## TASKS TO COMPLETE:
a) Update the stretch from "The Society of the Spectacle: Images" through "the eternal present." in the essay on Zhang Zhaoying's collage paintings, putting "installment" wherever "segment" appears.
b) Render this sentence from the essay on Zhang Zhaoying's collage paintings in French: "History, once a continuous process full of cause and effect, suffering, struggle, and meaning, is reduced to a dimension of juxtaposed moments and surfaces."

## GIVEN PASSAGE:
**********

Images of Desire, Historical Collage, and Theater of Heterotopia


By Gan Ting


Introduction: The Prelude to the Deicide of Images


“Where is the giant Goliath now?” cried the young shepherd David, clad in resplendent pink, standing tall amidst the surrounding Philistines. He vowed that he had slain lions and bears, and those who mocked the God of Zion would perish like lions and bears that day! With a bent knee and a reverse grip, his sling was aimed at the bronze-armored giant Goliath within range. The cloth strap tensed, the moment was critical. It was a moment full of temptation, a prototypical moment of historical victory or negation. Thus, Goliath’s head was replaced by that of Karl Marx. In this narrative long scroll from the Renaissance period, which revisits the biblical story, amidst the classical grandeur of golden hinges and glowing rivers, typical images from the early rise of capitalist consumer society—vintage cars from 1960s and 70s films and advertisements, and middle-class men and women in swimwear—slid into the bottom of the scroll. They participated in and witnessed the slaying of Marx, the challenger of modern capitalism, along with the decapitation of the grand theory and critical spirit he symbolized.


When we grasp the logical implications and inspirations of Zhang Zhaoying’s image games in his work Warrior—The Pledge, we understand that his meticulous investigation, appropriation, collage, and theatrically arranged images are not merely attempts at an aesthetic and method of absurd theater achievable in painting. More importantly, he is consciously recording and constructing a contemporary reality—the implosion of images, the dissolution of meaning in media, and the flattening of history from depth and complexity into fragmented images and symbols. History, once a continuous process full of cause and effect, suffering, struggle, and meaning, is reduced to a dimension of juxtaposed moments and surfaces. Beyond this, he further employs this complicit strategy to create vast, profound heterogeneous spaces within the picture—an accessible theater of heterotopia. With various incompatible bizarrerie, he thrusts the contemporary frenzied visual structure into our faces, marking with innocence and ambition the lingering of history in reality through play, in an effort to bridge the transmission of history as he perceives it.



The Society of the Spectacle: Images of Desire and Historical Collage


The "Lifelong" series, suggesting a certain continuity, has now reached the "Picture" segment. It relates, first, to the cinematic elements in Zhang Zhaoying’s new works; secondly, "project/reflection" (映) and "image/paint" (画) function as both nouns and verbs, summarizing Zhang’s methodology: reflecting the visual madness of this era, confronting the society of the spectacle, where only an excess of images can reveal its related mysteries; and using postmodern collage to signify that all historical moments have become flat fragments, yet still striving to reflect and refer to reality amidst the loss of history and the eternal present.

**********

## RAW DATA:
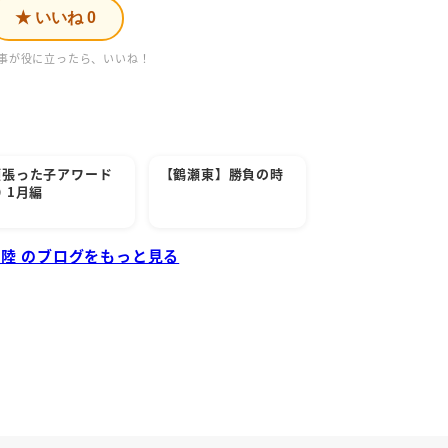
★ いいね
0
事が役に立ったら、いいね！
頑張った子アワード
【鶴瀬東】勝負の時
 1月編
 陸 のブログをもっと見る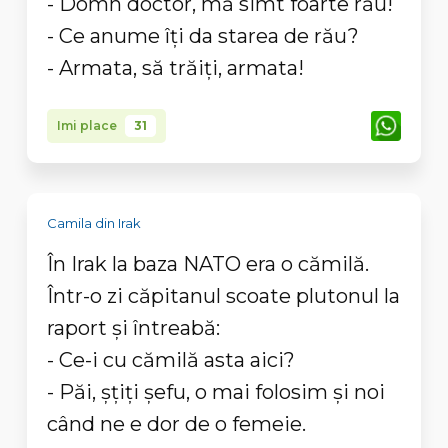
- Domn doctor, mă simt foarte rău!
- Ce anume îți da starea de rău?
- Armata, să trăiți, armata!
Imi place
31
Camila din Irak
În Irak la baza NATO era o cămilă.
Într-o zi căpitanul scoate plutonul la
raport și întreabă:
- Ce-i cu cămilă asta aici?
- Păi, șțiți șefu, o mai folosim și noi
când ne e dor de o femeie.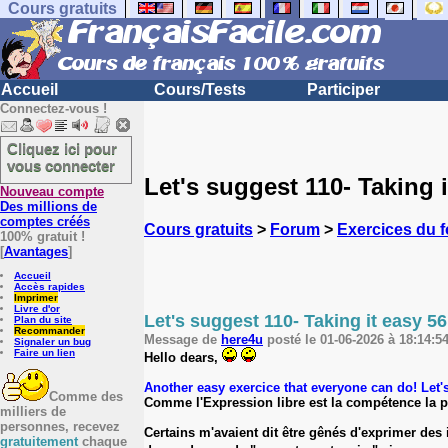
Cours gratuits
Accueil
Cours/Tests
Participer
Connectez-vous !
Cliquez ici pour
vous connecter
Let's suggest 110- Taking i
Nouveau compte
Des millions de
comptes créés
Cours gratuits
>
Forum
>
Exercices du 
100% gratuit !
[
Avantages
]
Accueil
Accès rapides
Imprimer
Livre d'or
Let's suggest 110- Taking it easy 56
Plan du site
Recommander
Message de
here4u
posté le 01-06-2026 à 18:14:54
Signaler un bug
Faire un lien
Hello dears,
Another easy exercice that everyone can do! Let's 
Comme des
Comme l'Expression libre est la compétence la plu
milliers de
personnes, recevez
Certains m'avaient dit être gênés d'exprimer des 
gratuitement
chaque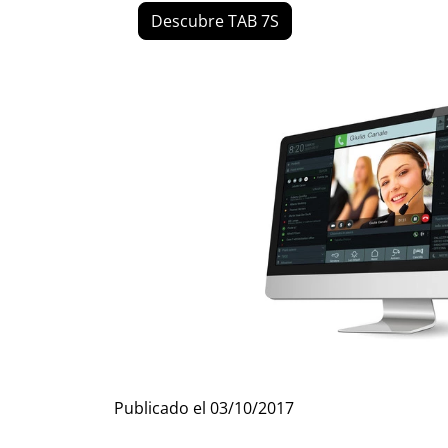
Descubre TAB 7S
Publicado el
03/10/2017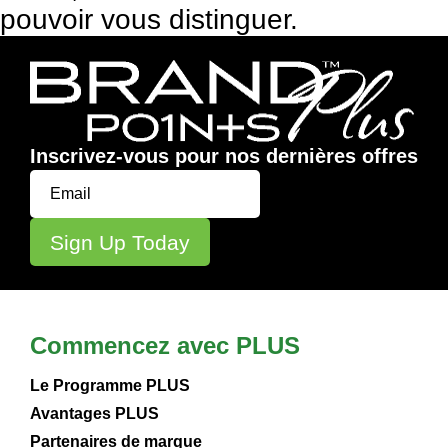
pouvoir vous distinguer.
Inscrivez-vous pour nos dernières offres
Commencez avec PLUS
Le Programme PLUS
Avantages PLUS
Partenaires de marque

**********

## TASK ANSWERS:
a)
The Society of the Spectacle: Images of Desire and Historical Collage


The "Lifelong" series, suggesting a certain continuity, has now reached the "Picture" installment. It relates, first, to the cinematic elements in Zhang Zhaoying’s new works; secondly, "project/reflection" (映) and "image/paint" (画) function as both nouns and verbs, summarizing Zhang’s methodology: reflecting the visual madness of this era, confronting the society of the spectacle, where only an excess of images can reveal its related mysteries; and using postmodern collage to signify that all historical moments have become flat fragments, yet still striving to reflect and refer to reality amidst the loss of history and the eternal present.

b) L'histoire, autrefois un processus continu plein de causes et d'effets, de souffrances, de luttes et de sens, est réduite à une dimension de moments et de surfaces juxtaposés.